Friday, July 29, 2011

More Haiku

Does the TEA Party
Belong to the GOP
Or the TFG?

To give credit where it is due, the TEA Party movement didn't get bought off with cheap social wedge issues the way your pie maker expected. Bully for them. Your pie maker grew up expecting something to see entitlements gutted before he was likely to retire, and now they are! Hopefully the rest of the government continues to function.

In other news, someone looking for a government he could drown in a bathtub should probably catch a flight to Mogadishu to see what it actually looks like.

Thursday, July 28, 2011

Time for fiance haiku again

This effort began right about the time of the TARP vote and quickly descended from mildly insightful commentary to cheesy narrative (with romantic subplots!) explanations of things to questionable Haiku about finance.

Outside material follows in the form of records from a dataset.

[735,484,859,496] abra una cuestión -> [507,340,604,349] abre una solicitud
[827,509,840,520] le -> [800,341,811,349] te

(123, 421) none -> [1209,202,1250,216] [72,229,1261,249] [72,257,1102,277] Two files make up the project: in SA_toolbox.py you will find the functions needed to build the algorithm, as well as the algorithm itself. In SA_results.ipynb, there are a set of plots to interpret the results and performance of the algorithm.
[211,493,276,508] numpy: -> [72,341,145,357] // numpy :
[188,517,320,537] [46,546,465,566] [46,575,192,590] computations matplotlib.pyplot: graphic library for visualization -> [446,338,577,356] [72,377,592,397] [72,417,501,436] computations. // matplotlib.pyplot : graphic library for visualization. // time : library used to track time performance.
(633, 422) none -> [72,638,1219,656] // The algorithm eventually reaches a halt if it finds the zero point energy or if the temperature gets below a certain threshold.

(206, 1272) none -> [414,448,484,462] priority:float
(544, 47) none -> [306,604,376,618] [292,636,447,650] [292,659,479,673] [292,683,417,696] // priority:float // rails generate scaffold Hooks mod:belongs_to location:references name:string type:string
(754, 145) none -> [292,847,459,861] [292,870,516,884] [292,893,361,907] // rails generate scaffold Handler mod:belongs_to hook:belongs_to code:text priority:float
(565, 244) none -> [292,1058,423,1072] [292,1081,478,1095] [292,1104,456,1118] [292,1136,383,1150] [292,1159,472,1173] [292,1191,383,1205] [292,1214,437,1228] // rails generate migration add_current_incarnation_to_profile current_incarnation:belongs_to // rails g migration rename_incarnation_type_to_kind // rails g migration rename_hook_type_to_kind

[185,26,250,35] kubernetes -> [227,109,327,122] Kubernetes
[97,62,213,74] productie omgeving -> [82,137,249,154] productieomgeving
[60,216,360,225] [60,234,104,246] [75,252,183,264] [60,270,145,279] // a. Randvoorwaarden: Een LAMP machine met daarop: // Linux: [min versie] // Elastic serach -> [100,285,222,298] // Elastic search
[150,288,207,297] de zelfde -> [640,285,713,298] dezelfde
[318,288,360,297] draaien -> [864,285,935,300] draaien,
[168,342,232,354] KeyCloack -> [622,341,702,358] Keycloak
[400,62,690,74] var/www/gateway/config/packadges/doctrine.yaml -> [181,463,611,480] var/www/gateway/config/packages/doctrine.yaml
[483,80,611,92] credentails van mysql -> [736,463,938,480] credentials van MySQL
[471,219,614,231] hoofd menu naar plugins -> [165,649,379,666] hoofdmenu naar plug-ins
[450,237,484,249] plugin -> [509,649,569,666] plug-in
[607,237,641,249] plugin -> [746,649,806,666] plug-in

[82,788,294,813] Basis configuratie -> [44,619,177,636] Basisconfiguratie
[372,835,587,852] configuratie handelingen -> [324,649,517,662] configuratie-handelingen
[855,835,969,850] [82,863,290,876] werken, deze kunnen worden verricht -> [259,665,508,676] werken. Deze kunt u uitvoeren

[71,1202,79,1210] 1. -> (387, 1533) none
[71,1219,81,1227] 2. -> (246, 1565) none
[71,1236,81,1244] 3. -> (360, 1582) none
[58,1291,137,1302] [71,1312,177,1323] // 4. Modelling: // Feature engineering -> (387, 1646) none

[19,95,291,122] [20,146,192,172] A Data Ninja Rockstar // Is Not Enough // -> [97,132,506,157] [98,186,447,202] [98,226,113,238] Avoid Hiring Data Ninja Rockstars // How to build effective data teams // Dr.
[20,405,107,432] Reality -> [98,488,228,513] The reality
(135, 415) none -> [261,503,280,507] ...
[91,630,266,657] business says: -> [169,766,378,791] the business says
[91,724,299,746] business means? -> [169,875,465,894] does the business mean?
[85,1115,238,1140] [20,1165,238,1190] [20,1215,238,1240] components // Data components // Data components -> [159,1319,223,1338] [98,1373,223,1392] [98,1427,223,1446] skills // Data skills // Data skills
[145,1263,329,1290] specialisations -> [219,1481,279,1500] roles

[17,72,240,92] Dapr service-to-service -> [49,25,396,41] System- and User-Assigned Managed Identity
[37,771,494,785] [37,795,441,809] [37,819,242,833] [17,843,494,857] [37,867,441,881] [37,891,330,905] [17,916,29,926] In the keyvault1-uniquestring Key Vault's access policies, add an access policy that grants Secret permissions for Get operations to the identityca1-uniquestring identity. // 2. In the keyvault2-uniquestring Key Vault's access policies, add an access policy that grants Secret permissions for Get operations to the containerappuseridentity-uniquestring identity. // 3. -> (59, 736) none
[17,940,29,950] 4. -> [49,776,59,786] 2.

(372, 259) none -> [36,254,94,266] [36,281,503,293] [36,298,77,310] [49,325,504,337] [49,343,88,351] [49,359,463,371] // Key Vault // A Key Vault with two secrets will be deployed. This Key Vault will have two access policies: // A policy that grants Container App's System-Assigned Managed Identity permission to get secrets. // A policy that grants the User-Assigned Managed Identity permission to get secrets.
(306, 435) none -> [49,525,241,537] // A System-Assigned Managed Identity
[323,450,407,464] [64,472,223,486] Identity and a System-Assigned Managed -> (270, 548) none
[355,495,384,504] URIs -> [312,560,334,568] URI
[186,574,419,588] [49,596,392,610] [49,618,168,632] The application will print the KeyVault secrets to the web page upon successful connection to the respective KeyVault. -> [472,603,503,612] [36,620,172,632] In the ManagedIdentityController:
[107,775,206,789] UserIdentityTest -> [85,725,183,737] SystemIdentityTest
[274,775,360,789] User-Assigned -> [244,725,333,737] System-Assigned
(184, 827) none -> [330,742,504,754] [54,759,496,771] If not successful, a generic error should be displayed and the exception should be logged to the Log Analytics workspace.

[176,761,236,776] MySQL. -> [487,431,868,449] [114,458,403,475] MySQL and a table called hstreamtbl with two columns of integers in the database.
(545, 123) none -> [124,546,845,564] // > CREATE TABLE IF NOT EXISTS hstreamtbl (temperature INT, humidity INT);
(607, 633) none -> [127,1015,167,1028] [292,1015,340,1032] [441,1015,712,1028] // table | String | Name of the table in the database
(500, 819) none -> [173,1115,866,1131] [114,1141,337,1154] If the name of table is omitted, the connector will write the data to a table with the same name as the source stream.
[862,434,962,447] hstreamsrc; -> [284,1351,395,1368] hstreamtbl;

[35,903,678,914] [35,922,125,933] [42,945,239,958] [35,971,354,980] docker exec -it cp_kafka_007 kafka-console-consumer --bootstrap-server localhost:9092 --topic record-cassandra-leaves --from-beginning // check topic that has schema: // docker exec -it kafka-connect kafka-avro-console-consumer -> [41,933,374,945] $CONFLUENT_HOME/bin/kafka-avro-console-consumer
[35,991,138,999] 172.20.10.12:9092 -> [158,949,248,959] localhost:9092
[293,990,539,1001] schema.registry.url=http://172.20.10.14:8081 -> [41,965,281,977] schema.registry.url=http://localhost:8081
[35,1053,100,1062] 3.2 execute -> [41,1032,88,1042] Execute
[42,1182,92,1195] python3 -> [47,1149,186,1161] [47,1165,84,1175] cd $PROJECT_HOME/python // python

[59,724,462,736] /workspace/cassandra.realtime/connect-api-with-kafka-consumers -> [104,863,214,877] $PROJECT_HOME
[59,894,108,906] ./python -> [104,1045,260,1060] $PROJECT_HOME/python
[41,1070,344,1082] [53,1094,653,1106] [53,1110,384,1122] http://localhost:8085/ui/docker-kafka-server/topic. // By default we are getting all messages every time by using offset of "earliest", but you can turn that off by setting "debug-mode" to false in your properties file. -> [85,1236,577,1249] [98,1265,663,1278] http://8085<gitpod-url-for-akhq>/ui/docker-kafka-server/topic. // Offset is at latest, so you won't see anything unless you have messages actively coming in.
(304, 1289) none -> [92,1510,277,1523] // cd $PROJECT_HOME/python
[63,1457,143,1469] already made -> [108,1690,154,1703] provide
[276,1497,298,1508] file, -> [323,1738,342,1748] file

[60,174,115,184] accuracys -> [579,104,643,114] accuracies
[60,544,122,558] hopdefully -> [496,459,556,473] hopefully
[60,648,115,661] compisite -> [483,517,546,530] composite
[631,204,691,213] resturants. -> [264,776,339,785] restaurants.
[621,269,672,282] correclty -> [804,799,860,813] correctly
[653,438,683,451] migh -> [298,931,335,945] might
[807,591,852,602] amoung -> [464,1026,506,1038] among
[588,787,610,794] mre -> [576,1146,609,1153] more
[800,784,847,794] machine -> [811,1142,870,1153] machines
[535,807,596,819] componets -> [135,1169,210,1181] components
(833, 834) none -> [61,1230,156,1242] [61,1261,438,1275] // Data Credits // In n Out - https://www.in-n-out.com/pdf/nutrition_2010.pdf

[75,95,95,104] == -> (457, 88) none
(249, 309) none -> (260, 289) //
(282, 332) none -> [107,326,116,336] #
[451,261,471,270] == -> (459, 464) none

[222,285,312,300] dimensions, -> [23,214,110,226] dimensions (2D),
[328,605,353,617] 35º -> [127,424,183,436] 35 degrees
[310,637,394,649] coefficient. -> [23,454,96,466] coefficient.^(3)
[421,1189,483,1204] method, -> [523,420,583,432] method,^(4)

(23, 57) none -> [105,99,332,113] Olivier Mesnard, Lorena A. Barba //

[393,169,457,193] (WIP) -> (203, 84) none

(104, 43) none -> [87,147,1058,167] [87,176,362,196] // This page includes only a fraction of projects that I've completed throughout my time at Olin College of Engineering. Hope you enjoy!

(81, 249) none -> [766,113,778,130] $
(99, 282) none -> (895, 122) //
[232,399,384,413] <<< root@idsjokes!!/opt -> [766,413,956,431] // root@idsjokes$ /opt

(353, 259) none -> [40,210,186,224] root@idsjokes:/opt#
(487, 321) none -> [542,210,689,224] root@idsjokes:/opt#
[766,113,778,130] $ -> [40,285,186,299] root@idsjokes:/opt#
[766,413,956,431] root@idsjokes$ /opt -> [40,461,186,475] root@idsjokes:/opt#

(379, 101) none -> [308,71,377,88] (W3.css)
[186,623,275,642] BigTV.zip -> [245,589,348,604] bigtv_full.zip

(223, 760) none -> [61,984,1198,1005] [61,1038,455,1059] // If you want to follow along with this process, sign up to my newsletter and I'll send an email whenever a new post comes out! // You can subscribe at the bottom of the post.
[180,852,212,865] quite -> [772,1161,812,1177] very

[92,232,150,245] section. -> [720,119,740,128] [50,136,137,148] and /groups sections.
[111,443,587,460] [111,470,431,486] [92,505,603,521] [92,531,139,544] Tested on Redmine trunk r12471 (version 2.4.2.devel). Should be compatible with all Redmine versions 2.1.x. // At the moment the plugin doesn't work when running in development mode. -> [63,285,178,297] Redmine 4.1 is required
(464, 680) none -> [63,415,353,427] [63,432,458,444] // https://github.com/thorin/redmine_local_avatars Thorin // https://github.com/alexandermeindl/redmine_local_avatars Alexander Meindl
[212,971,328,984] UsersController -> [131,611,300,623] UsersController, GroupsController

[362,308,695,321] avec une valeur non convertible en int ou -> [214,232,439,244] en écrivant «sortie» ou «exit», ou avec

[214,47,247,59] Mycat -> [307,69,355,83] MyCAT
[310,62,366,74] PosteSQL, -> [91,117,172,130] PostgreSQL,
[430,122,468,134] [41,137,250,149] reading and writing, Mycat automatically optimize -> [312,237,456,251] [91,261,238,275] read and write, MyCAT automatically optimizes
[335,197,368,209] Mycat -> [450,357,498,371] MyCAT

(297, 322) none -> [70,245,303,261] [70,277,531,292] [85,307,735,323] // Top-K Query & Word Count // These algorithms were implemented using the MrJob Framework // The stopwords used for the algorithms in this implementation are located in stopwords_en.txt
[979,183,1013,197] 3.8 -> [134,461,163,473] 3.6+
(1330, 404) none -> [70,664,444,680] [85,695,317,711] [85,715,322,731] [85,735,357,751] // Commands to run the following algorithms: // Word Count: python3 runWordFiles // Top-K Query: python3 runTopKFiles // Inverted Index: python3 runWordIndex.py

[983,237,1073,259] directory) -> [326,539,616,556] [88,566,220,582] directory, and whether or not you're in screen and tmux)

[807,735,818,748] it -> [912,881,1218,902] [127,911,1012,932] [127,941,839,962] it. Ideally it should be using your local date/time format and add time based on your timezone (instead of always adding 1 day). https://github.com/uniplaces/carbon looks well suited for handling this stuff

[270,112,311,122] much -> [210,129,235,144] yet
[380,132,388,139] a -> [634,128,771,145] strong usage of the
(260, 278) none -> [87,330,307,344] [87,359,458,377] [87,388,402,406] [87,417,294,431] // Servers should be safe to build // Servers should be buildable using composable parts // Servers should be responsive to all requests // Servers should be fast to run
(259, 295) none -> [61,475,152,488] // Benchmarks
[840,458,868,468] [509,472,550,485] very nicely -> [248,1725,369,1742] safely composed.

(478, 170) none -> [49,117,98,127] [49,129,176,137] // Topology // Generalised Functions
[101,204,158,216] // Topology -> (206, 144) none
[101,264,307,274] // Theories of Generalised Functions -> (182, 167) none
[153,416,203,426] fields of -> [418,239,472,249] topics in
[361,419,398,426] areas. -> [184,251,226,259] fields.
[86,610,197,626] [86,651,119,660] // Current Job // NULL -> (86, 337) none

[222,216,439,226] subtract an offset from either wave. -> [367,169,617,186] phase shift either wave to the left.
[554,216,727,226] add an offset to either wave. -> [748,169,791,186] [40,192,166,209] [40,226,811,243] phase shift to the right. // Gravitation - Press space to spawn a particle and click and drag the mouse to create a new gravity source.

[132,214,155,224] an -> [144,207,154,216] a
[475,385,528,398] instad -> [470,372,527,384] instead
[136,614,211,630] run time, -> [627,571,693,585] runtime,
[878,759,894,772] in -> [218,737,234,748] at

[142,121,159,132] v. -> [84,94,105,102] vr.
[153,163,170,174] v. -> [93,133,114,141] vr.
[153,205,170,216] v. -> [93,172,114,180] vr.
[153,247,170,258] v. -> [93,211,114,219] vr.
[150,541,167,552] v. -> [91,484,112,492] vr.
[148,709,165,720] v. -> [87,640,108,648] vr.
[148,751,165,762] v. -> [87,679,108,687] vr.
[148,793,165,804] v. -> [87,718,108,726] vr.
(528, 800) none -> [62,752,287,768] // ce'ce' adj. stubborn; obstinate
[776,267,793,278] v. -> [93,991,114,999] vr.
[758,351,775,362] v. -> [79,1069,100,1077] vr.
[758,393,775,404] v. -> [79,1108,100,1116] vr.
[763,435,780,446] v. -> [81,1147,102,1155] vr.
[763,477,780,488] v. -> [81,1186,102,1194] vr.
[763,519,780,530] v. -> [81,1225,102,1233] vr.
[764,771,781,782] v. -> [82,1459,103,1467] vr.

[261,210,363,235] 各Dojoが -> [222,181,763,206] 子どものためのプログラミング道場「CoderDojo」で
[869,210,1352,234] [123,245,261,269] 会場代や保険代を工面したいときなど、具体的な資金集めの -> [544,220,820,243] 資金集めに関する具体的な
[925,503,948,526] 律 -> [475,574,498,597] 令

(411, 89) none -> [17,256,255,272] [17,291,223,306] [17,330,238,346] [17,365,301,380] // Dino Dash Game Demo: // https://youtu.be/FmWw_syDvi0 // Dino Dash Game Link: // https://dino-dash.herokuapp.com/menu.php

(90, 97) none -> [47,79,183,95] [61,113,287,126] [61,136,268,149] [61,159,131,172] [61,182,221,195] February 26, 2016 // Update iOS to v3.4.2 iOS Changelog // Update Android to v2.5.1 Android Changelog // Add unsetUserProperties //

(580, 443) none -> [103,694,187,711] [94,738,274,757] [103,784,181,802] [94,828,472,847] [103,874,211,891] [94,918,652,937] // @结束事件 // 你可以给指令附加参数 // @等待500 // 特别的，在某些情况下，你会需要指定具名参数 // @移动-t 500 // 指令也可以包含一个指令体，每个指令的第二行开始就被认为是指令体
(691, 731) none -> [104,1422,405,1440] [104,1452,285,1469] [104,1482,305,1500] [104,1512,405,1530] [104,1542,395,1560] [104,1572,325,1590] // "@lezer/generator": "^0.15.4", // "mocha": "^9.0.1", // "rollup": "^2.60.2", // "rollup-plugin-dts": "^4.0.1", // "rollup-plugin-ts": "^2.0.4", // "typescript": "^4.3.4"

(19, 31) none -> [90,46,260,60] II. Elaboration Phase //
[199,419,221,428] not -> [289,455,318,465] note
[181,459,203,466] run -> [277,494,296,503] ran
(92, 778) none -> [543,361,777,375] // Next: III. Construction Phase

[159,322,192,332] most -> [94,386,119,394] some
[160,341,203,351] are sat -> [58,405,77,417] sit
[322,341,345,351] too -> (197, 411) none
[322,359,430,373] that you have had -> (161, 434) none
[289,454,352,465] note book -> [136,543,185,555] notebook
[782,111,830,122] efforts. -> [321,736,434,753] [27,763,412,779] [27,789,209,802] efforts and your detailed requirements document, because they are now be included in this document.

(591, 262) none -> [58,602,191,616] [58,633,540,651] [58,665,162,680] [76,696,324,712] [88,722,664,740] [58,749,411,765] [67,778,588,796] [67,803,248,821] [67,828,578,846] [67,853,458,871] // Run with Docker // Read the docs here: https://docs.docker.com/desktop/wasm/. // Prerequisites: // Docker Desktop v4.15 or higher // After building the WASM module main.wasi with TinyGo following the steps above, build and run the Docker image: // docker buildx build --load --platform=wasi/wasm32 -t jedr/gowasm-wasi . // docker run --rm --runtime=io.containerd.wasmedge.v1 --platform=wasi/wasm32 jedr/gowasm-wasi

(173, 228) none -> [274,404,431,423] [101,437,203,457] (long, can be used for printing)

As of July 28th, 2011, every worthwhile thing about the state of markets and the US debt ceiling that could be written has been written, often at great length. Even Simon Johnson is getting a bit repetitive because, frankly, we ran out of new things to discuss sometime in June.

So, this time around the crisis block, your pie maker will skip the analysis and stories of how we got here and go straight to the poetry.


On Congress Today
Markets wait with baited breath
Or was that a yawn?

Wednesday, June 8, 2011

An interesting take on sustainability

For all that this blog tries to avoid being the hair-shirt wearing prophet of sustainability, albeit with pies instead of locusts, it's a recurring theme.

Readers might find this post by Gail Fisher of Mendstate interesting, as it addresses the key differences between economic and governmental sustainability in Afghanistan.

Saturday, June 4, 2011

Pie in the sky (er, space)

Two bits of space news that caught the interest of your pie maker:

(1) One-way space exploration

The age in which exploration was the province of indispensable national heroes is over. The goals of developed nations appear to be limited to providing physical security for their citizens and economic stability for their investors, and the resulting safety culture in government drives up the cost of almost everything it does.

If, instead, we view space exploration the same way we viewed Western expansion or seafaring pre-1900, the costs fall dramatically. The number of deaths will certainly climb, but danger has not discouraged a booming trade in Everest expeditions or recruiting for the All Volunteer Force. With disgruntled youth movements sweeping the Middle East and Europe, and The Week and NYT publishing articles about how it could happen in the US, we're reminded that humanity needs more to live for than retirement.

(2) Space Solar Power

Space infrastructure to support colonization would have a lot of terrestrial benefits as well.